WORK TO BE COMPLETED:
Scan the entries below for the word "program" and copy every line where it turns up.

····················

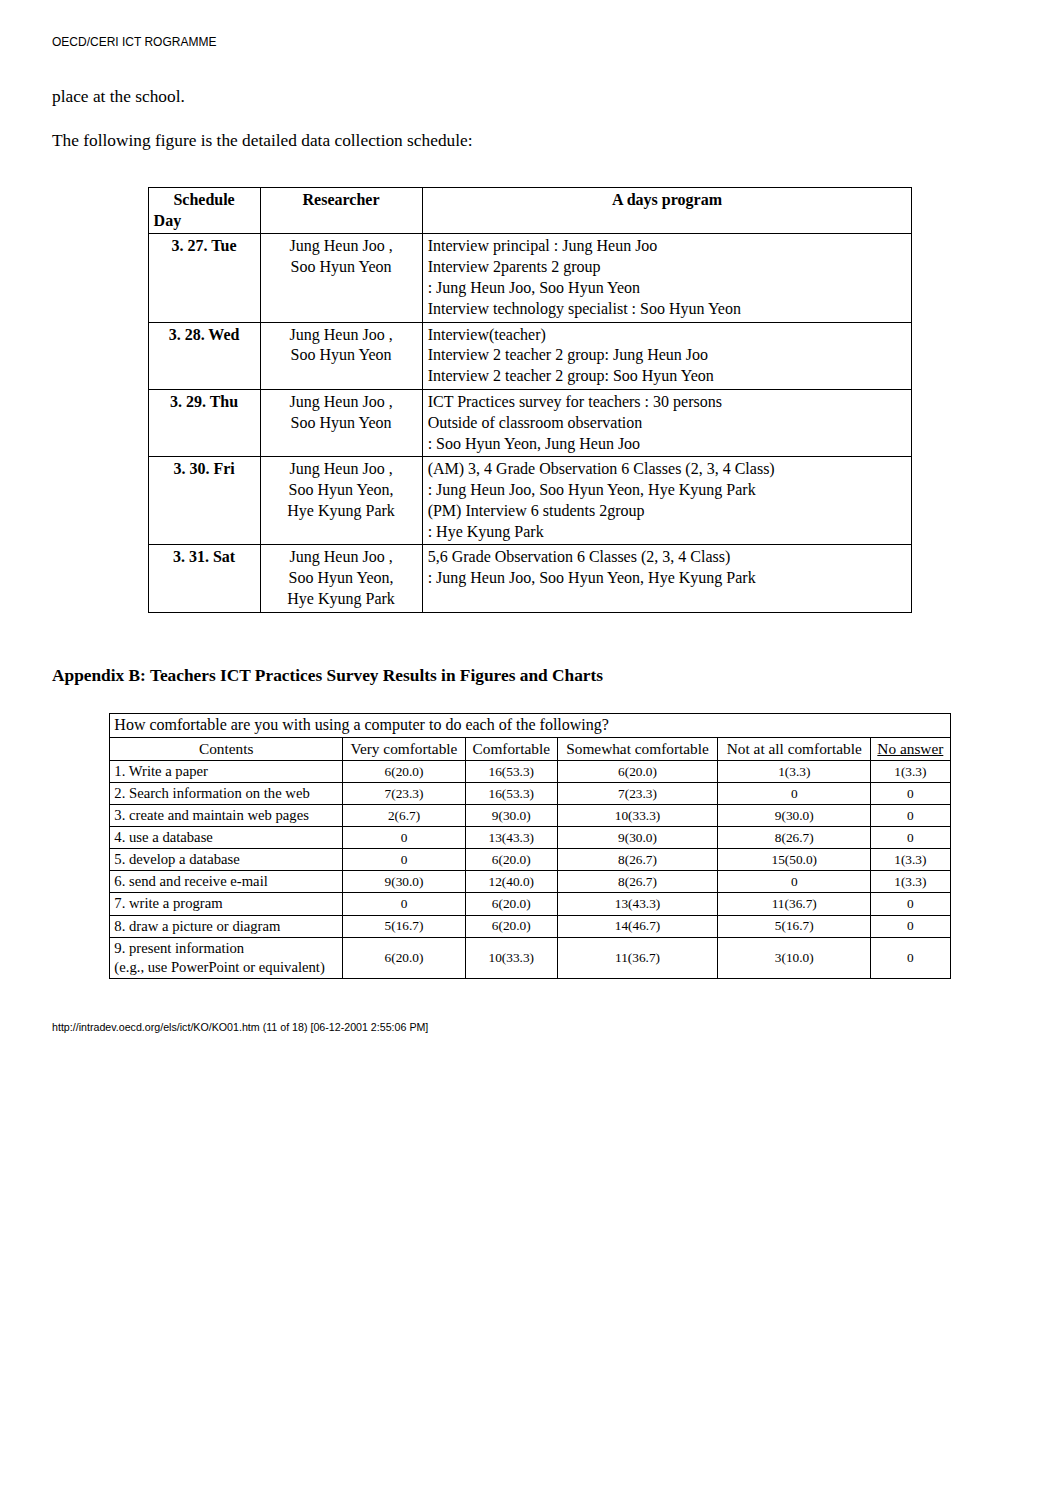OECD/CERI ICT ROGRAMME
place at the school.
The following figure is the detailed data collection schedule:
| Schedule Day | Researcher | A days program |
| --- | --- | --- |
| 3. 27. Tue | Jung Heun Joo , Soo Hyun Yeon | Interview principal : Jung Heun Joo Interview 2parents 2 group : Jung Heun Joo, Soo Hyun Yeon Interview technology specialist : Soo Hyun Yeon |
| 3. 28. Wed | Jung Heun Joo , Soo Hyun Yeon | Interview(teacher) Interview 2 teacher 2 group: Jung Heun Joo Interview 2 teacher 2 group: Soo Hyun Yeon |
| 3. 29. Thu | Jung Heun Joo , Soo Hyun Yeon | ICT Practices survey for teachers : 30 persons Outside of classroom observation : Soo Hyun Yeon, Jung Heun Joo |
| 3. 30. Fri | Jung Heun Joo , Soo Hyun Yeon, Hye Kyung Park | (AM) 3, 4 Grade Observation 6 Classes (2, 3, 4 Class) : Jung Heun Joo, Soo Hyun Yeon, Hye Kyung Park (PM) Interview 6 students 2group : Hye Kyung Park |
| 3. 31. Sat | Jung Heun Joo , Soo Hyun Yeon, Hye Kyung Park | 5,6 Grade Observation 6 Classes (2, 3, 4 Class) : Jung Heun Joo, Soo Hyun Yeon, Hye Kyung Park |
Appendix B: Teachers ICT Practices Survey Results in Figures and Charts
| How comfortable are you with using a computer to do each of the following? |
| Contents | Very comfortable | Comfortable | Somewhat comfortable | Not at all comfortable | No answer |
| 1. Write a paper | 6(20.0) | 16(53.3) | 6(20.0) | 1(3.3) | 1(3.3) |
| 2. Search information on the web | 7(23.3) | 16(53.3) | 7(23.3) | 0 | 0 |
| 3. create and maintain web pages | 2(6.7) | 9(30.0) | 10(33.3) | 9(30.0) | 0 |
| 4. use a database | 0 | 13(43.3) | 9(30.0) | 8(26.7) | 0 |
| 5. develop a database | 0 | 6(20.0) | 8(26.7) | 15(50.0) | 1(3.3) |
| 6. send and receive e-mail | 9(30.0) | 12(40.0) | 8(26.7) | 0 | 1(3.3) |
| 7. write a program | 0 | 6(20.0) | 13(43.3) | 11(36.7) | 0 |
| 8. draw a picture or diagram | 5(16.7) | 6(20.0) | 14(46.7) | 5(16.7) | 0 |
| 9. present information (e.g., use PowerPoint or equivalent) | 6(20.0) | 10(33.3) | 11(36.7) | 3(10.0) | 0 |
http://intradev.oecd.org/els/ict/KO/KO01.htm (11 of 18) [06-12-2001 2:55:06 PM]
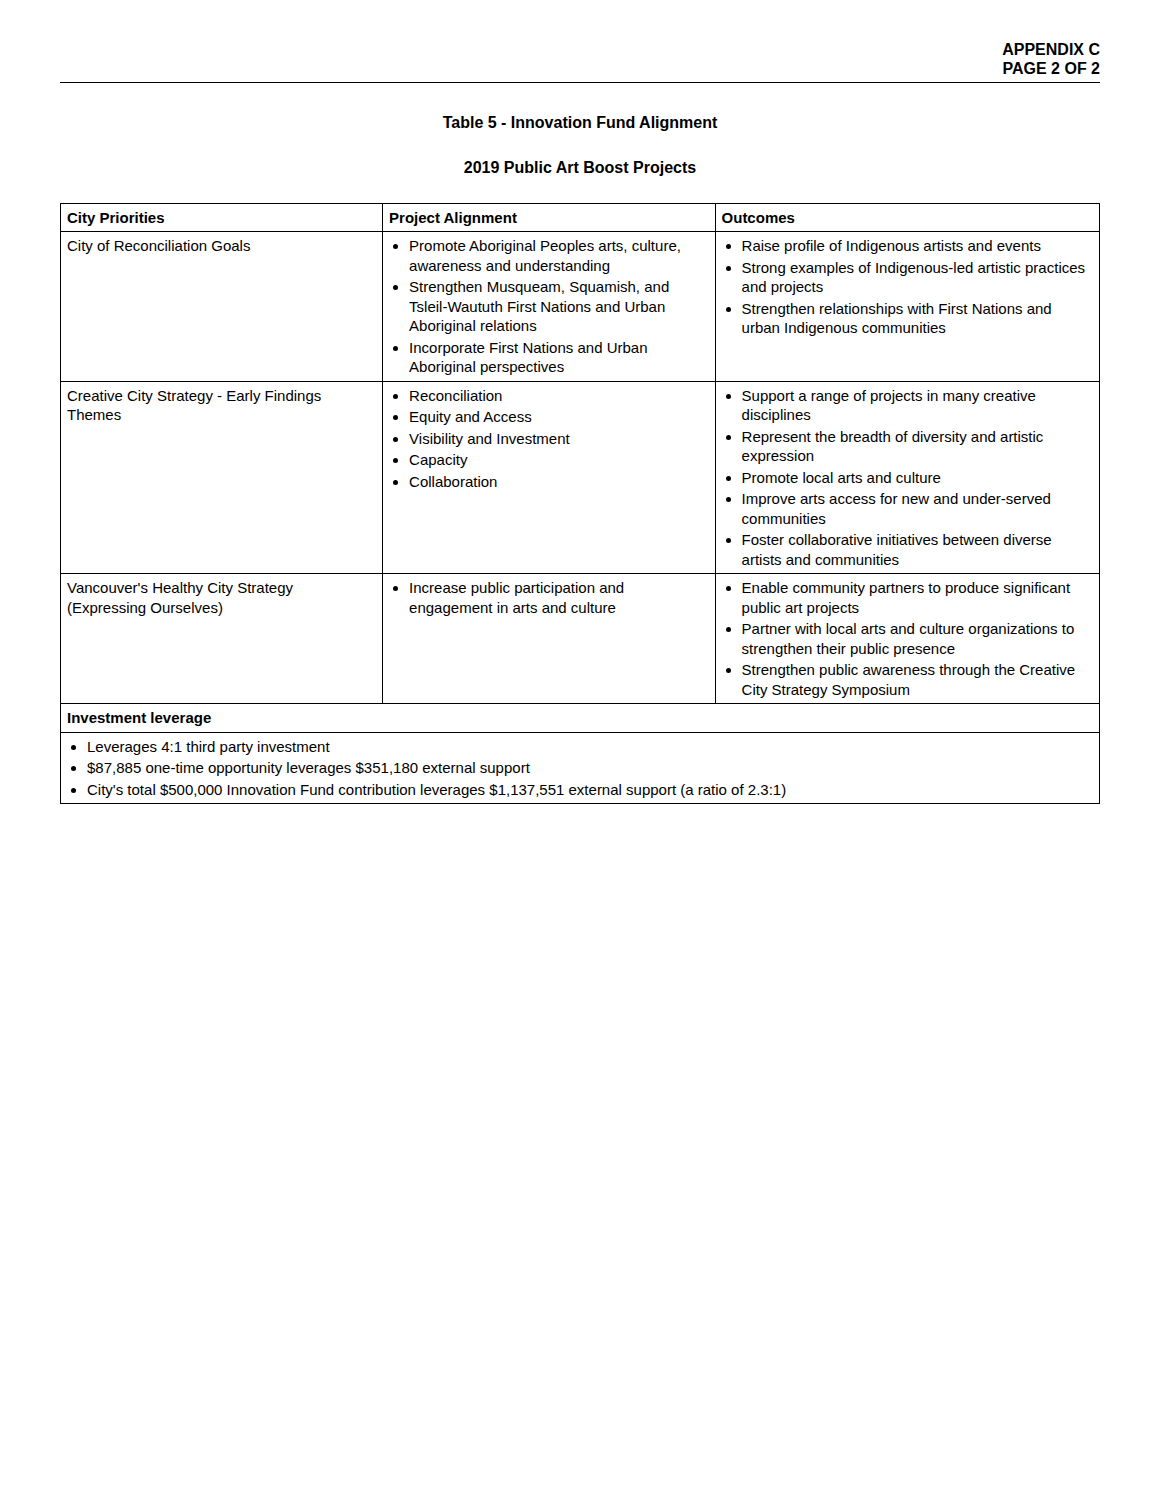APPENDIX C
PAGE 2 OF 2
Table 5 - Innovation Fund Alignment
2019 Public Art Boost Projects
| City Priorities | Project Alignment | Outcomes |
| --- | --- | --- |
| City of Reconciliation Goals | Promote Aboriginal Peoples arts, culture, awareness and understanding Strengthen Musqueam, Squamish, and Tsleil-Waututh First Nations and Urban Aboriginal relations Incorporate First Nations and Urban Aboriginal perspectives | Raise profile of Indigenous artists and events Strong examples of Indigenous-led artistic practices and projects Strengthen relationships with First Nations and urban Indigenous communities |
| Creative City Strategy - Early Findings Themes | Reconciliation Equity and Access Visibility and Investment Capacity Collaboration | Support a range of projects in many creative disciplines Represent the breadth of diversity and artistic expression Promote local arts and culture Improve arts access for new and under-served communities Foster collaborative initiatives between diverse artists and communities |
| Vancouver's Healthy City Strategy (Expressing Ourselves) | Increase public participation and engagement in arts and culture | Enable community partners to produce significant public art projects Partner with local arts and culture organizations to strengthen their public presence Strengthen public awareness through the Creative City Strategy Symposium |
| Investment leverage |
| Leverages 4:1 third party investment $87,885 one-time opportunity leverages $351,180 external support City's total $500,000 Innovation Fund contribution leverages $1,137,551 external support (a ratio of 2.3:1) |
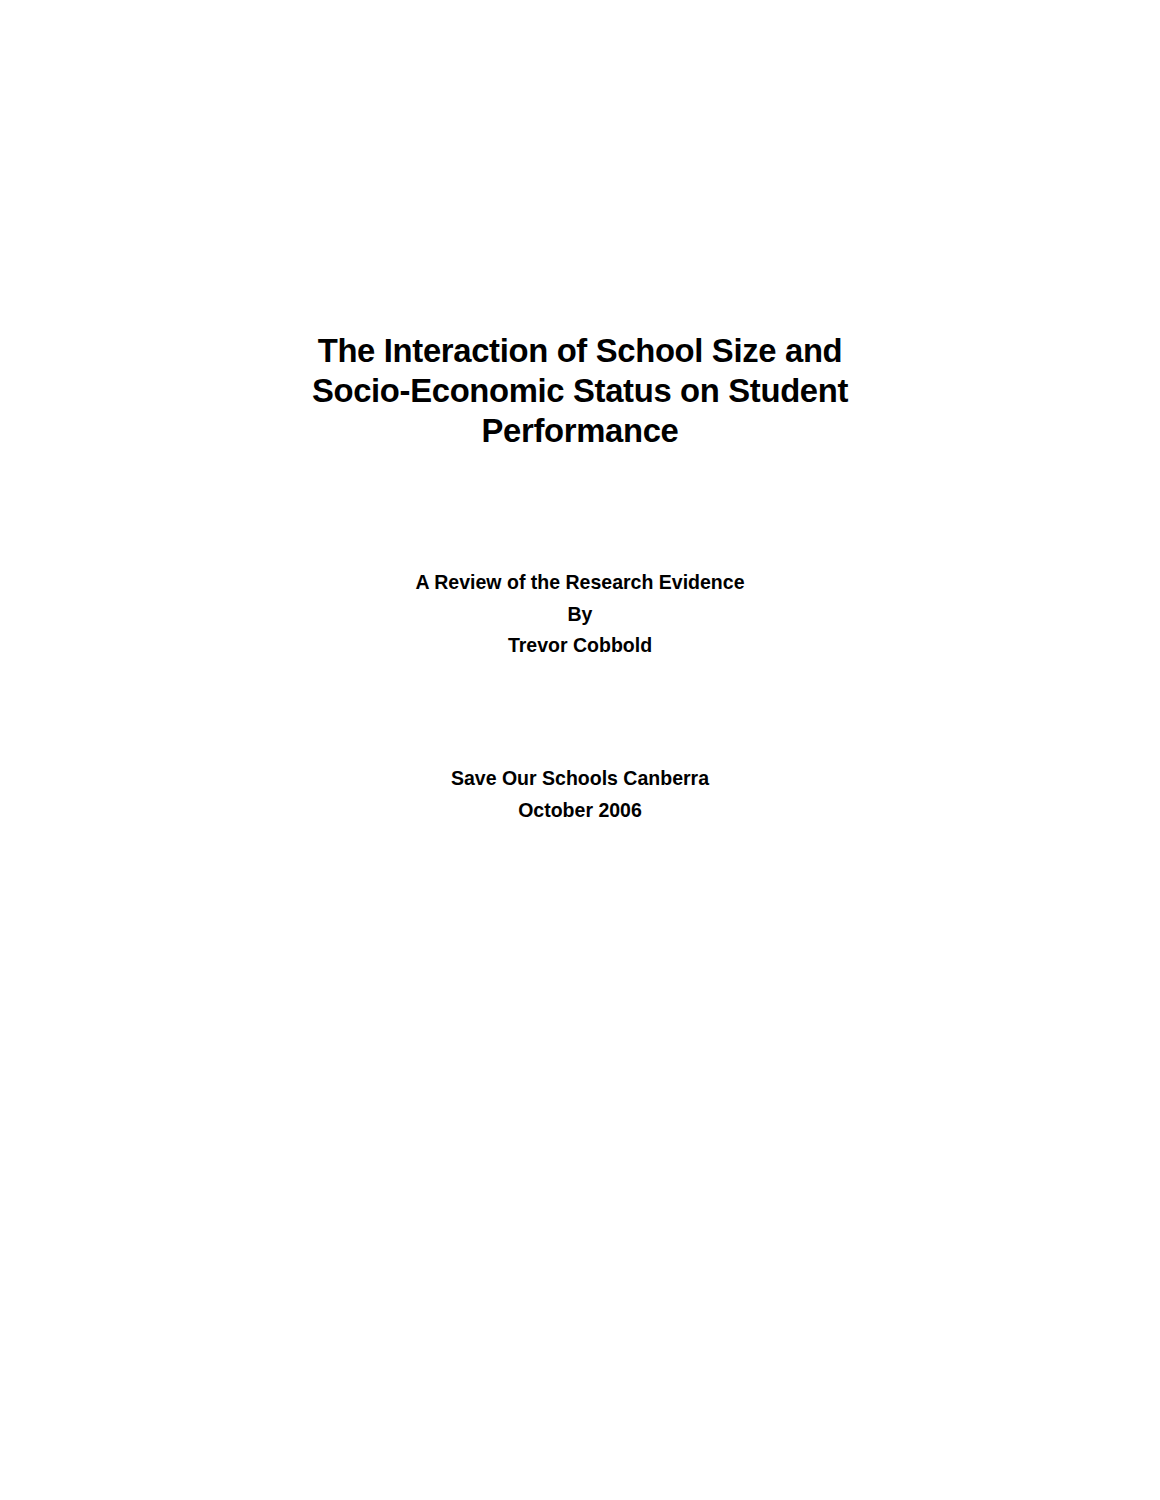The Interaction of School Size and Socio-Economic Status on Student Performance
A Review of the Research Evidence
By
Trevor Cobbold
Save Our Schools Canberra
October 2006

····················

ANSWER TO THIS PROBLEM:
| Schedule Day | Researcher | A days program |
| 7. write a program | 0 | 6(20.0) | 13(43.3) | 11(36.7) | 0 |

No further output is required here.